“The masking tape is to protect against flying glass during a bombing and the black curtains are to protect us from our neighbors […] Across the street. They’re totally devoted to the new regime. A glimpse of what goes on in our house would be enough for them to denounce us!”

This quotation, which occurs in Chapter 14, The Wine, after the Iraqis have started bombing Tehran, shows the extent to which Iranians feels besieged on all sides. The Satrapis have to protect themselves from the physical threat of Iraqi bombs as well as the existential threat of their own neighbors’ prying eyes. A family like the one across the street that is “totally devoted to the new regime” understands that the regime relies on Iranians to inform on the illegal or forbidden actions of other Iranians. Presumably the neighbors are true believers and thus happy to oblige. This quotation suggests that the fuel that keeps the Iranian regime going is the blood of their own citizens, who are either sacrificed in the war effort or imprisoned or executed so the regime can consolidate its power. If these devoted neighbors were to see the Satrapis engaging in anything they might deem worthy of a dog whistle, then it would bring down a gauntlet of trouble for the family.

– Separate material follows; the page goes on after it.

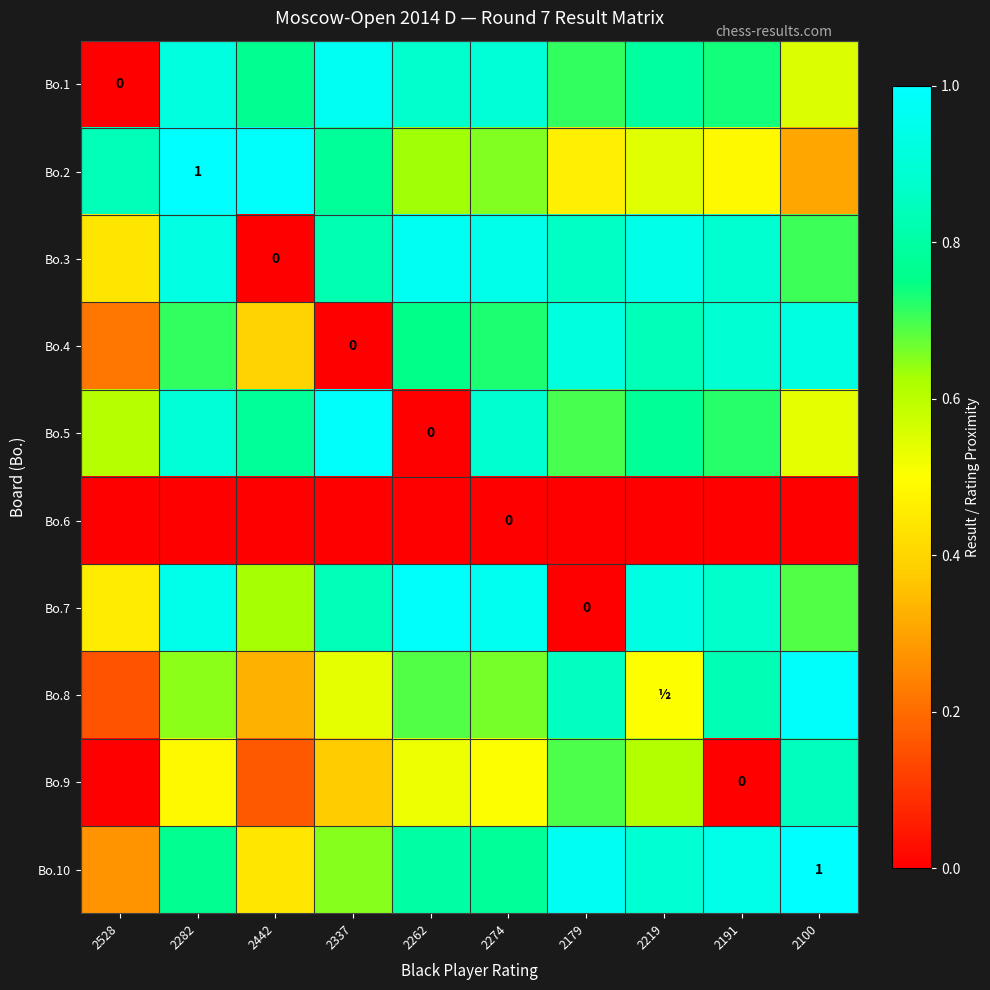

What is the difference between the maximum and minimum values in the Bo.2 series?

0.7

“They eventually admitted that the survival of the regime depended on the war. When I think we could have avoided it all … it just makes me sick. A million people would still be alive.”

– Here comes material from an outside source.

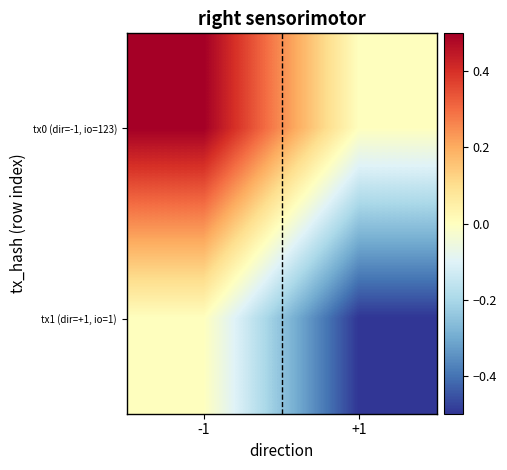

At which category does the chart reach its peak across all series?

-1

This quotation occurs in Chapter 15, The Cigarette, shortly after the Iranian regime has refused to negotiate for peace with the Iraqis. The illustration on the page is a full-page drawing of a chaotic battlefield scene, full of smoke, gunfire, and explosions. Many men are pictured fighting and dying as Marji narratively walks through the gruesome scene. Marji laments the Iranian regime’s decision to refuse peace, even when they know full well how many Iranians will die as a result of this decision. Marji also shrewdly observes that the regime depends upon the war for its survival. This suggests that the regime is fully aware of its cannibalizing nature. It is significant that Satrapi chooses to depict men both clean-shaven modernists and fully bearded fundamentalists in the battle scene. This represents the sad truth that the Iranian regime consumes the lives of every kind of Iranian, whether they support the regime or not.

“To die a martyr is to inject blood into the veins of society.”

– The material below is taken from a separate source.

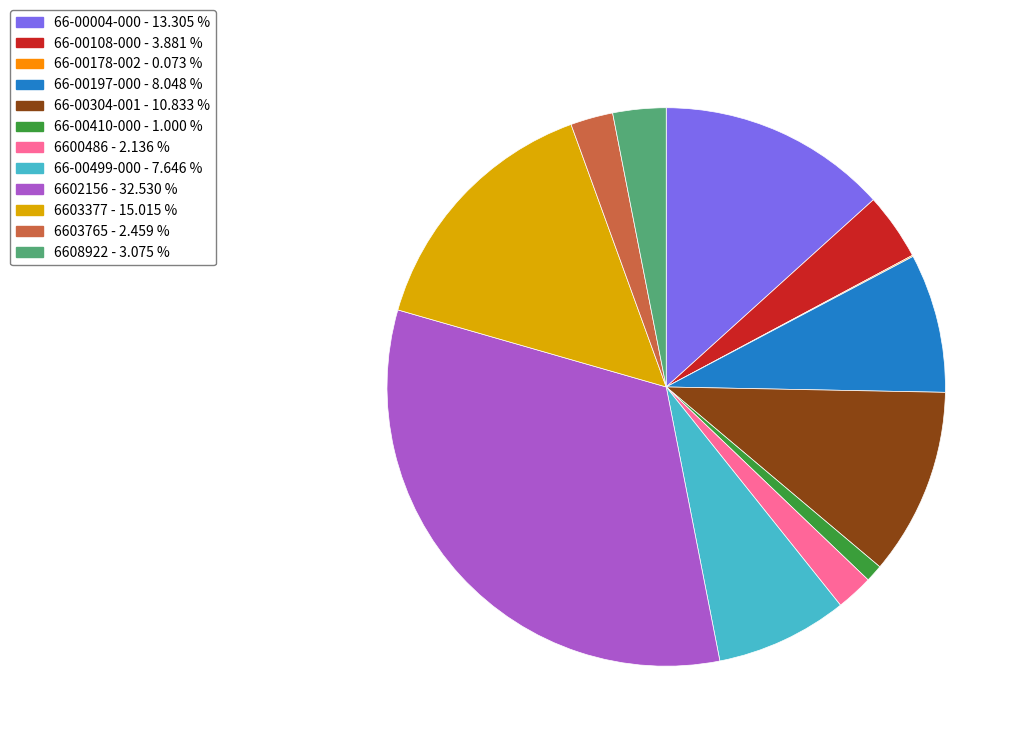

The 6603765 slice represents 2% of the pie. True or false?

True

This quotation, which occurs in Chapter 15, The Cigarette, when Iran refuses the Iraqis’ offer of a peaceful settlement, is a motto of the regime’s own making. It is a piece of propaganda that is intended to encourage Iranians to sacrifice their lives in the war effort. With this motto, the regime implies that dying for one’s country makes the country stronger. To Iranians like Marji, however, the opposite is true. Every Iranian that dies is a loved one whose death is a terrible blow to his or her friends and family. Marji’s own experience with Uncle Anoush and her classmates’ experiences in losing their loved ones shows that these traumas damage and weaken Iranians, and thus Iran. Nevertheless, the Iranian regime knows its survival depends upon its feeding off of its own citizens, and this motto suggests they embrace it.